The terror of that department is the bogeyman that everybody in the home avoids bringing up for fear of bad luck. It makes everyone feel menaced by abandonment in the embrace of a state that is near death, without human dignity or respect even from those who, often unprofessionally, are supposed to look after them. It seems that although the old age residents of the story live a communal life, they are fundamentally experiencing the utmost degree of loneliness. They know that as the end of their life approaches, they will be put to the ultimate test and live the unavoidable experience that cannot be recounted or shared with others.

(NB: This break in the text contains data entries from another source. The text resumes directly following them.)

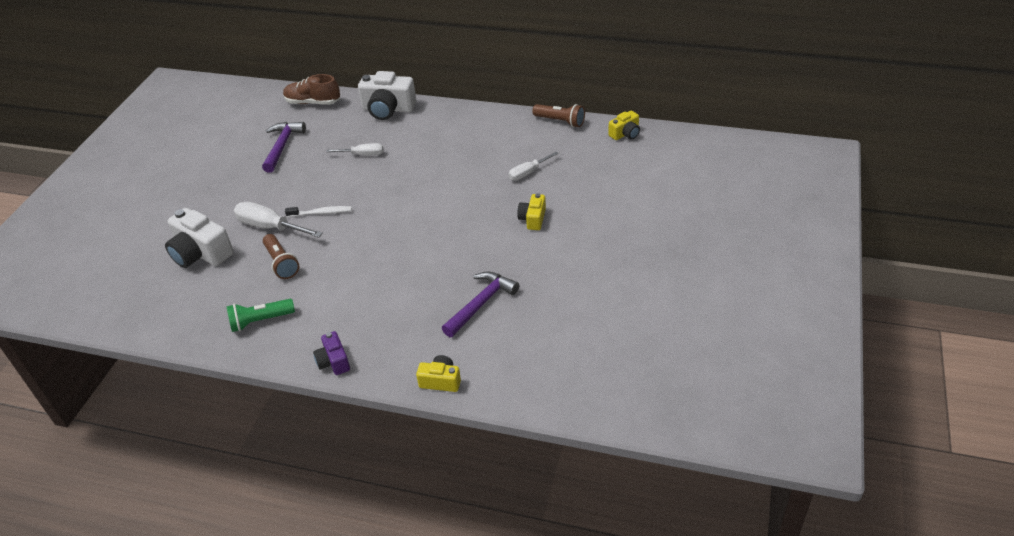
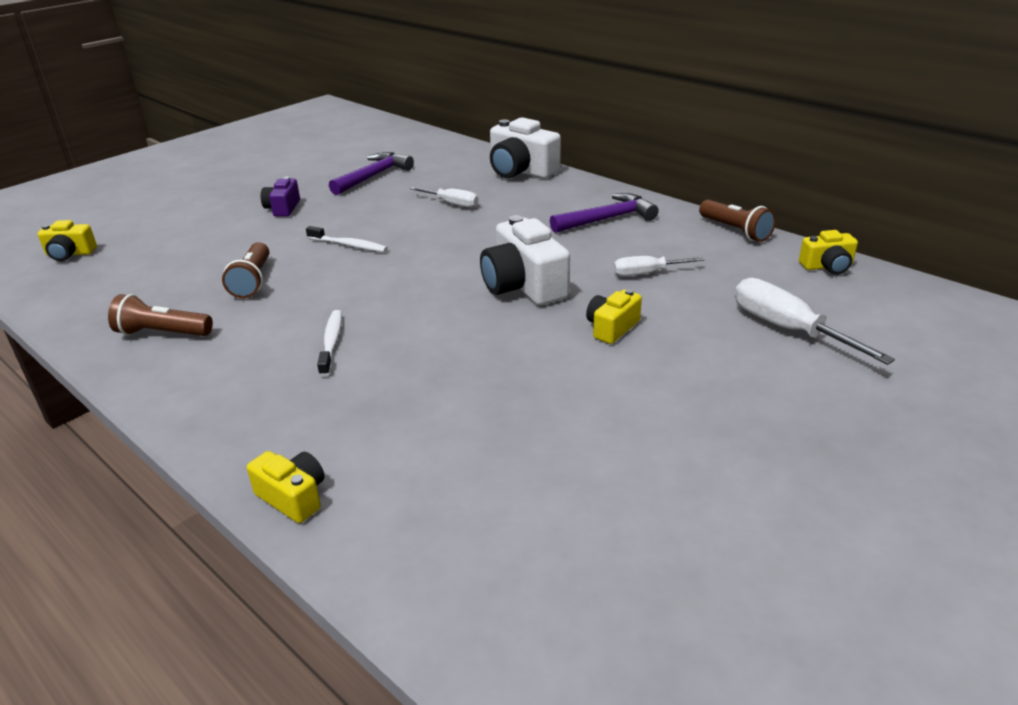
camera: 25 degrees right, 10 degrees down
(116, 289) = (70, 254): none -> yellow camera
(201, 253) = (185, 246): white camera -> white camera (524, 286)
(260, 321) = (162, 333): green flashlight -> brown flashlight
(270, 227) = (281, 243): white screwdriver -> white screwdriver (788, 329)
(313, 102) = (444, 148): brown shoe -> none
(334, 361) = (188, 412): purple camera -> purple camera (283, 208)
(377, 287) = (331, 342): none -> white toothbrush
(481, 304) = (447, 411): purple hammer -> purple hammer (607, 219)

This film reminded me that every moment of life is fundamentally a lonely experience. I learned this lesson and accepted its consequences a long time ago, maybe as far back as my adolescence years. It was then when I first observed people of my age feeling the irresistible urge to bond in a group in order to escape loneliness, and they merged into a higher self that requested them to behave according to set patterns, wear given styles of clothes, and speak the same kind of language.

But for me it was just a big delusion: inside a group I felt even more lonely because, shy as I was, I couldn’t express myself adequately. Besides, the flattening action of the group was too much for me to bear, and I didn’t find enough loyalty in the relationships. My path of fulfilment was necessarily outside these patterns of social interaction. I learned to stand alone and not be afraid of it, thinking that within or without, the solitary condition of man didn’t change much.

When I was still in my teens I kept a low profile about my originality, and I remember being described as one who followed the mainstream. I resented this remark that failed to comprehend my personality: within myself I counted the reasons why that was not truthful, starting from my refusal to adopt my schoolmates’ foul talk. Later, I became bold enough to think that if I chose to be original, I might as well be brave about it. It has taken time to sweep aside self-consciousness, but now I don’t hide behind embarrassed reticence anymore.

This may be like every person’s path into adulthood, but it has made me aware of the inescapable loneliness of life. Even now that my friends are many, I keep thinking that the challenges of life are all to be lived individually. As long as all is fine, communication is fluid and rewarding, but when difficulties arise, a barrier made of pride, indifference, prejudice, etc. isolates you from the others. Nobody is able to grasp the real extent of your worries. Hardships are to be lived alone, choices to be made individually, and in the end you only find yourself to rely on and talk to. Social life keeps us busy, but basically doesn’t change our situation. Even surrounded by friends or life partners, man always stands alone. We don’t need to wait until we languish in our last days in a nursing home in order to discover that, like it or not, this is our destiny.